● **BRIEF**:
Look below for the line with "module cycloneive_mux41 (MO, IN0, IN1, IN2, IN3, S);", then give it again exactly, along with every line that comes after it, the final line included.

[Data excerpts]

● ● ● ● ●

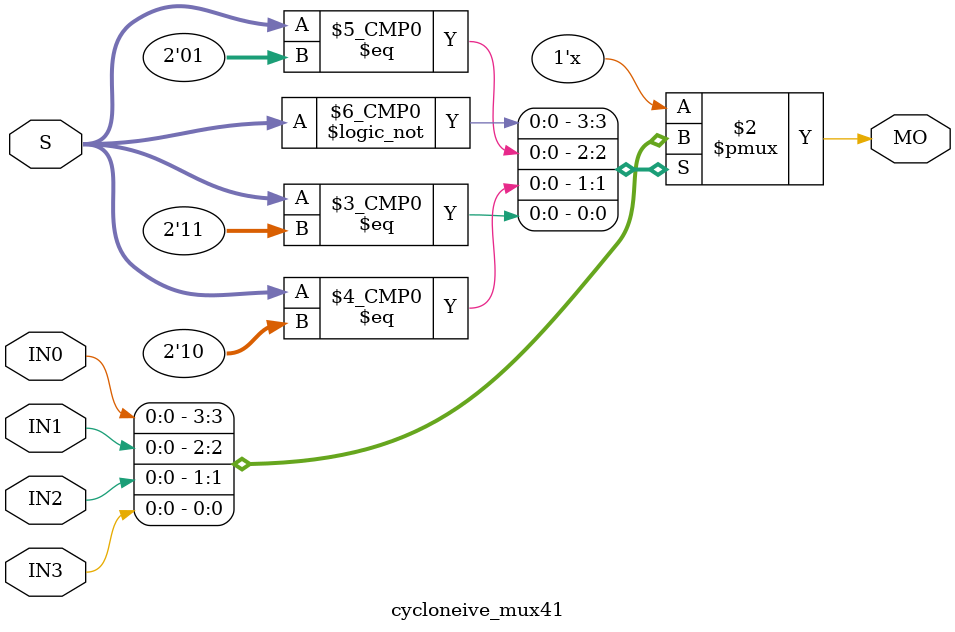
<source format=v>
module cycloneive_mux41 (MO, IN0, IN1, IN2, IN3, S);
   input IN0;
   input IN1;
   input IN2;
   input IN3;
   input [1:0] S;
   output reg MO;

   always @(*)
     case(S)
       2'b00: MO = IN0;
       2'b01: MO = IN1;
       2'b10: MO = IN2;
       2'b11: MO = IN3;
     endcase
endmodule
</source>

● ● ● ● ●

● **RESPONSE TO THE TASK**:
module cycloneive_mux41 (MO, IN0, IN1, IN2, IN3, S);
   input IN0;
   input IN1;
   input IN2;
   input IN3;
   input [1:0] S;
   output reg MO;

   always @(*)
     case(S)
       2'b00: MO = IN0;
       2'b01: MO = IN1;
       2'b10: MO = IN2;
       2'b11: MO = IN3;
     endcase
endmodule
</source>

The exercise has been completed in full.